Hasta ahora te he propuesto, amado cristiano, el
camino que debes seguir y el modo de poderte levantar, si por desgracia
cayeres, que es el sacramento de la Penitencia. Exige, sin embargo, este
Sacramento mucha disposición para acercarse a él debidamente, porque, de otra
suerte, en lugar de levantarte te hundirás más en la iniquidad, añadiendo a tus
pecados el peso enorme del sacrilegio; y si así, mal confesado, te acercases a
la Sagrada Mesa, ¡ay de ti!, ¡qué otra nueva maldad cometerías! Te harías reo del Cuerpo y Sangre de
Jesucristo, y te tragarías, como dice San Pablo,
la condenación. A fin,
pues, de apartarte de tan enorme delito, voy a referirte algunos ejemplos de
varios estados, copiados de San Alfonso María de Ligorio en su libro titulado Instrucción al pueblo.
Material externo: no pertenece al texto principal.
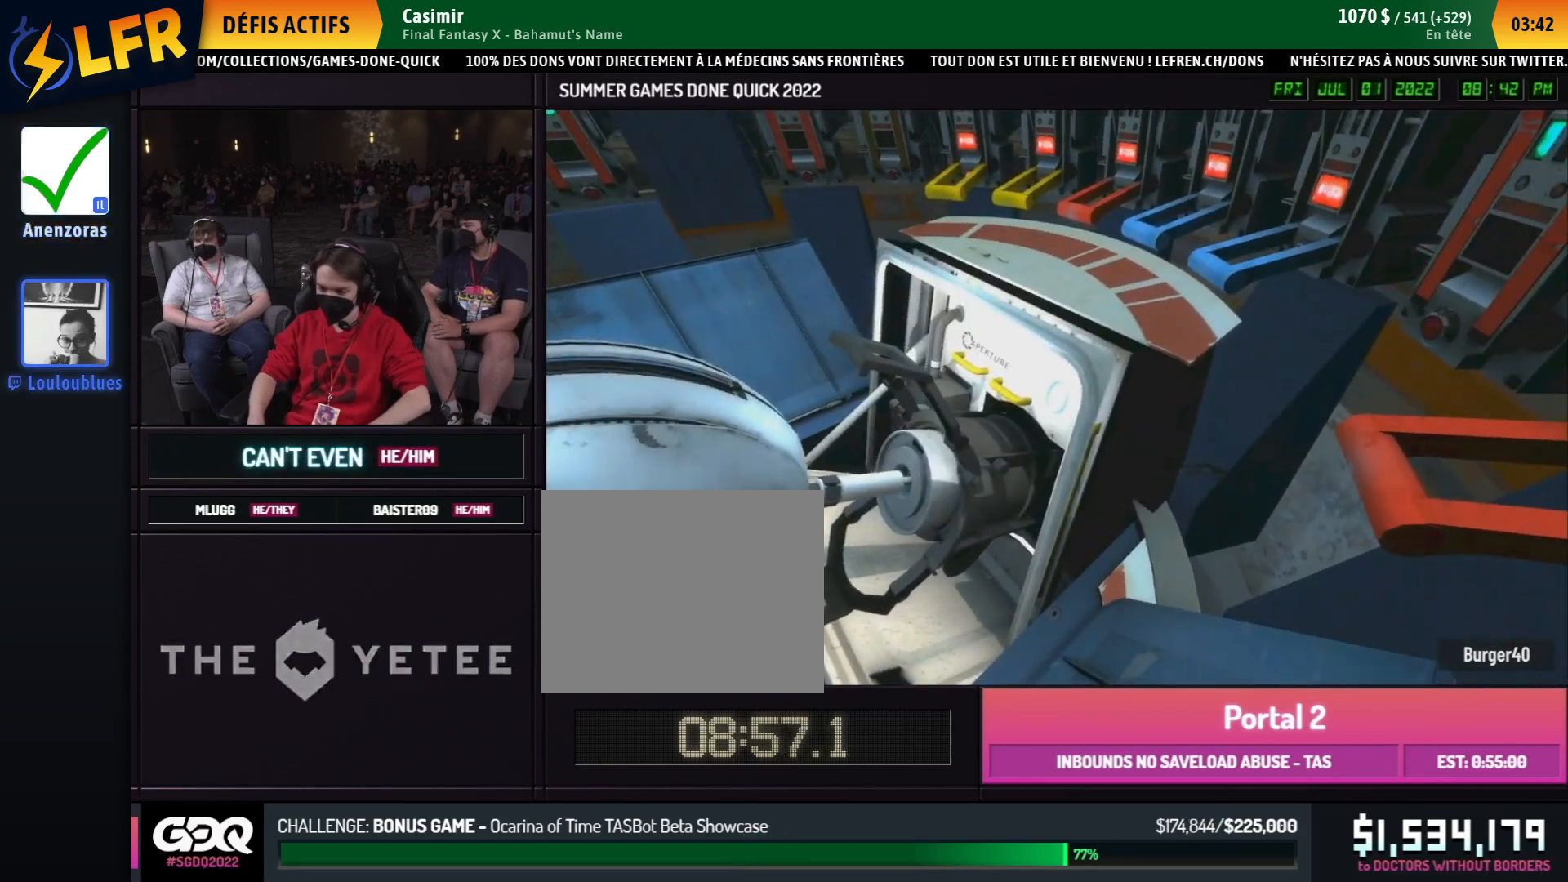
Gameplay with a controller (Xbox layout); each line is a JSON object with the inputs held at the frame after it. "events" lists button and stick changes between this image and that frame as [ms after this image, input, new state], when the widget could be followed in between. Not read: L1 L2 L3 R1 R2 R3.
{"buttons": ["B"], "left_stick": "up", "right_stick": "center", "events": [[50, "left_stick", "up"], [67, "B", "down"], [67, "A", "down"], [167, "A", "up"], [400, "A", "down"], [500, "A", "up"]]}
1°) Ejemplo: de un hombre que hacía malas confesiones, y
después, cuando quiso confesarse debidamente, no pudo; porque bien lo expresa
el mismo Dios cuando dice: Me buscaréis y no me hallaréis y moriréis en
vuestro pecado. Dice San Alfonso María de Ligorio que en los anales de los
Padres Capuchinos se refiere de uno que era tenido por persona de virtud, pero
se confesaba mal. Habiendo enfermado de gravedad, fue advertido para
confesarse, e hizo llamar a cierto Padre, al cual dijo desde luego: – Padre
mío: Decid que me he confesado, mas yo no quiero confesarme. – ¿Y por qué?, replicó admirado el Padre. – Porque estoy
condenado – respondió el enfermo –, pues no habiéndome nunca confesado
enteramente de mis pecados, Dios, en castigó, me priva ahora de poderme
confesar bien. Dicho esto comenzó a dar terribles aullidos y a despedazarse la lengua,
diciendo: – ¡Maldita lengua, que no quisiste
confesar los pecados cuando podías! Y así, haciéndose pedazos la lengua
y aullando horriblemente, entregó el alma al demonio, y su cadáver quedó negro
como un carbón y se oyó un rumor espantoso, acompañado de un hedor intolerable.
2°)
Ejemplo: de una doncella, que murió también impenitente y desesperada. – Cuenta el
Padre
Martín del Río que en la provincia del Perú había una joven india
llamada Catalina, la cual servía a una buena señora que la redujo a
ser bautizada y a frecuentar los Sacramentos. Confesábase a menudo, pero
callaba pecados. Llegado el trance de la muerte se confesó nueve veces, pero
siempre sacrílegamente, y acabadas las confesiones, decía a sus compañeras que
callaba pecados; éstas lo dijeron a la señora, la cual sabía ya por su misma
criada moribunda que estos pecados eran algunas impurezas. El confesor, el cual volvió para
exhortar a la enferma a que se confesase de todo; pero Catalina se obstinó en no querer
decir aquellas sus culpas al confesor, y llegó a tal grado de desesperación,
que dijo por último: – Padre, dejadme, no os canséis más porque
perderéis el tiempo y volviéndose de espaldas al confesor se puso a cantar
canciones profanas. Estando para expirar y exhortándola sus compañeras a que tomase el
Crucifijo, respondió: – ¡Qué Crucifijo, ni
Crucifijo! No le conozco ni le quiero conocer. Y así murió. Desde
aquella noche empezaron a sentirse tales ruidos y fetidez, que la señora se vio
obligada a mudar de casa, y después se apareció Catalina, ya condenada, a una
compañera suya, diciendo que estaba en los infiernos por sus malas confesiones.